Small-model training → large-model transfer: Training with a 1B target model yields attack strategies that remain effective against GPT-4o/Claude-level models at inference time, indicating strong cross-model transferability of attack strategies—a serious warning for defenders.

Limitations & Future Work¶

Absence of a defensive perspective: The paper focuses exclusively on attacks and does not explore how the discovered vulnerabilities could inform improved defenses.
Reward model reliability: HarmAug-Guard as a proxy reward may have blind spots, potentially leading to reward hacking.
Computational overhead: Tree search combined with multi-turn interaction incurs high rollout costs.
Future directions: Combining with ReSA's Answer-Then-Check defense strategy to evaluate DialTree's effectiveness against reasoning-augmented defenses would be a natural next step.

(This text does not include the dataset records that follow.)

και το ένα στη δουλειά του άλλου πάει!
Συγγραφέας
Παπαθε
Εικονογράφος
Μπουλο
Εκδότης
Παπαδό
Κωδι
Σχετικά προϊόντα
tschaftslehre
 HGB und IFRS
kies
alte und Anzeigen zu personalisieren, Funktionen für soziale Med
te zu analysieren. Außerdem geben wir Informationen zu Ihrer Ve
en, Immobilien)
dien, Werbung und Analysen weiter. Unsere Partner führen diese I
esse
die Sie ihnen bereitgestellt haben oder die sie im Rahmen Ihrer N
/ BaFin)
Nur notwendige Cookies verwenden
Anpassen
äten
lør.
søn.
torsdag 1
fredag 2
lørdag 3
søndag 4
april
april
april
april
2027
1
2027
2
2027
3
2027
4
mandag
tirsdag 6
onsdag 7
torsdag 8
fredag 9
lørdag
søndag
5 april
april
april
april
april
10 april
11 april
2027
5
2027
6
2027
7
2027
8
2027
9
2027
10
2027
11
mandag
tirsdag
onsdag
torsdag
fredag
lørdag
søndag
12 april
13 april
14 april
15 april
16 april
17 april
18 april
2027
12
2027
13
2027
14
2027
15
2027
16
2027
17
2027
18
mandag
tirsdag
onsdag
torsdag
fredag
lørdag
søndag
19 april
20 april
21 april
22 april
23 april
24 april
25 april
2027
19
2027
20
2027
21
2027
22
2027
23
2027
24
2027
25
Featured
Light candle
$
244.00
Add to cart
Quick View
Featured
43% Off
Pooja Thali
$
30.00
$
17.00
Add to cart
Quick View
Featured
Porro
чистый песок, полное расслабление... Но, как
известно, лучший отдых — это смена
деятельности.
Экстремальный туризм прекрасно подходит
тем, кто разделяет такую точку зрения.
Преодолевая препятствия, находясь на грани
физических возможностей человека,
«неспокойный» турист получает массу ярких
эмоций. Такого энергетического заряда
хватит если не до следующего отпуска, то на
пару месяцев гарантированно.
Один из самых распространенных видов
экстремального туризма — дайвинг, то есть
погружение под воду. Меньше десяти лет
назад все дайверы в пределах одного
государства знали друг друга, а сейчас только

vs. X-Teaming: X-Teaming uses multi-agent collaborative planning for multi-turn attacks (37.3% ASR), whereas DialTree uses a single agent with tree-search RL (81.5% ASR), demonstrating that learned policy optimization outperforms heuristic planning.
vs. PAIR/TAP: These methods iteratively optimize single-turn prompts; DialTree extends the paradigm to multi-turn dialogue policy space, achieving a dramatic performance leap.
vs. ActorAttack: ActorAttack guides attacks through semantically related entities; DialTree directly learns dialogue policies, offering greater flexibility and superior performance.

Rating¶

Novelty: ⭐⭐⭐⭐⭐ The framework combining tree-search RL with adaptive masking is novel; the discovery of format forgetting has independent value.
Experimental Thoroughness: ⭐⭐⭐⭐⭐ Evaluated on 12 target models (including GPT-4o/Claude-4/Grok-4), 8 baselines, with detailed ablations.
Writing Quality: ⭐⭐⭐⭐ Problem formulation is clear, though some notation could be simplified.
Value: ⭐⭐⭐⭐⭐ Significant implications for understanding multi-turn safety vulnerabilities in LLMs and for improving defenses.